The sad thing is, Ted never had to let this battle be in the gutter. A more positive approach might have had him as the presumptive candidate now.
It’s Ted’s responsibility for having let it happen. A big part of it, I believe, was his dominionistic theology. God has handed the world to us Christians on a silver platter. Errrrr... not quite. Not yet.
“A big part of it, I believe, was his dominionistic theology. God has handed the world to us Christians on a silver platter. Errrrr... not quite. Not yet.”
That theology has wreaked a lot of havoc in Christendom and doesn’t hold up under Church age scrutiny. Same as the prosperity con, there’s lots of running to the Old Testament to find promises to national Israel and tease them out for post-Cross believers. In the New Testament one finds a consistent REVERSAL. Earthly defeat, but heavenly victory. Financial weakness but spiritual riches. Rejection by the world but rich welcome with God!
“The sad thing is, Ted never had to let this battle be in the gutter.”
No, he didn’t, and many of us were shocked at how quickly he went negative on Trump.

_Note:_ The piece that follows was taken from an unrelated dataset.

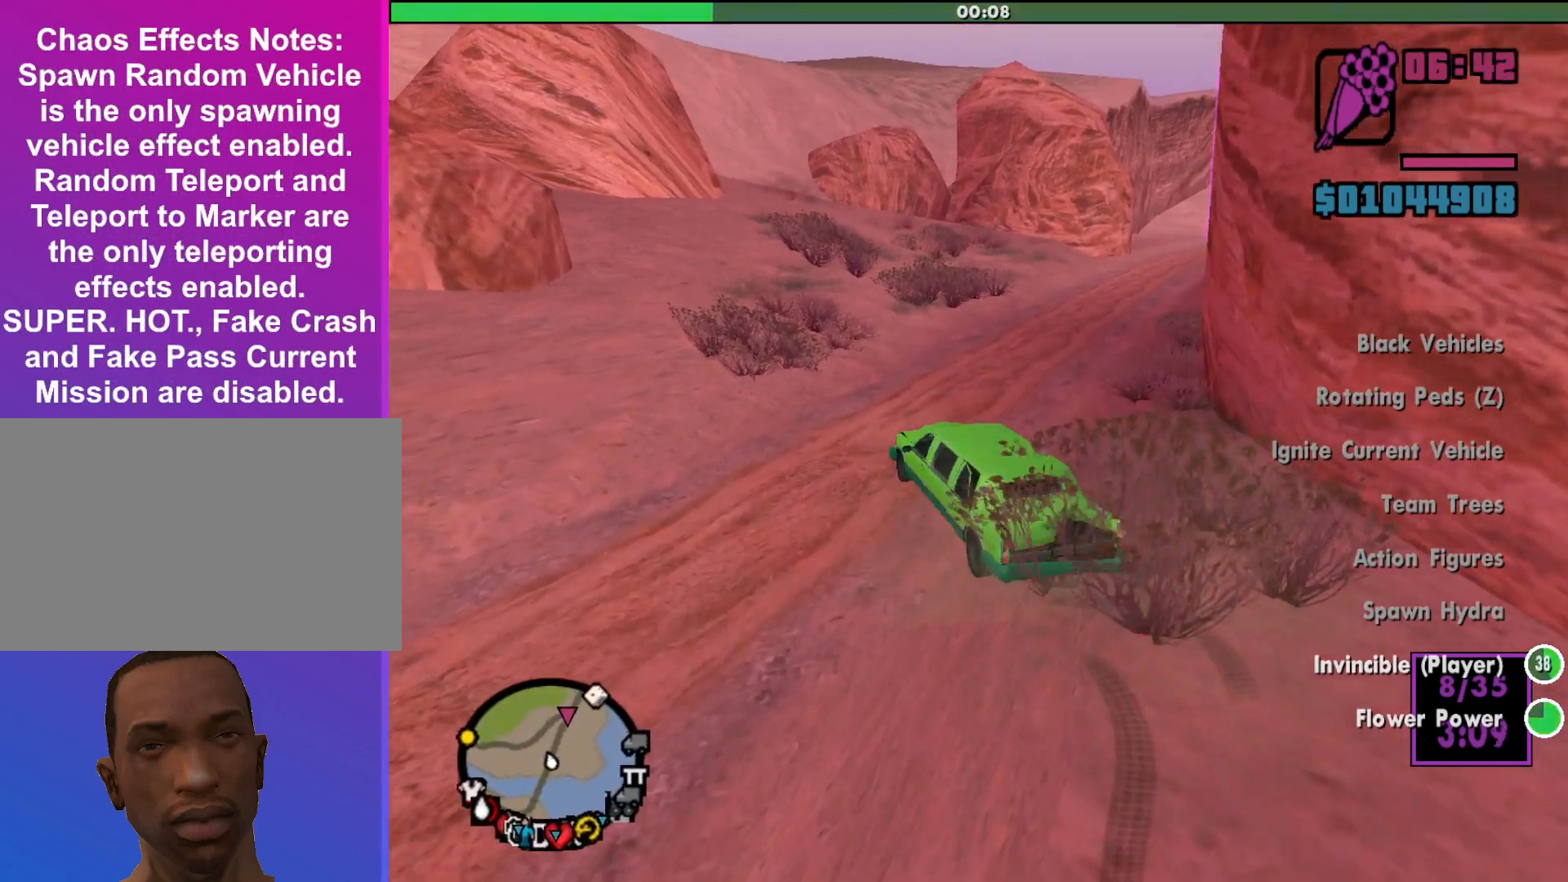
{"keys": ["d", "w"], "mouse": [], "events": [[233, "d", "up"], [333, "d", "down"]]}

For a man with such a (supposedly) huge intellect, he showed a lot of nastiness toward Trump that was ill-timed, and woefully bereft of strategic gamesmanship. He seemed to constantly seize the moment to take the low road, when he had a clean shot at Trump’s ideological and policy flanks.
Altogether, his performance as a contender was unskilled and impulsive. Although he was always able to masterfully wordsmith his statements, the meat of his attacks was usually petty and prone to boomerang on him.
Why?
Would that have made him born in the US, of US citizen parents?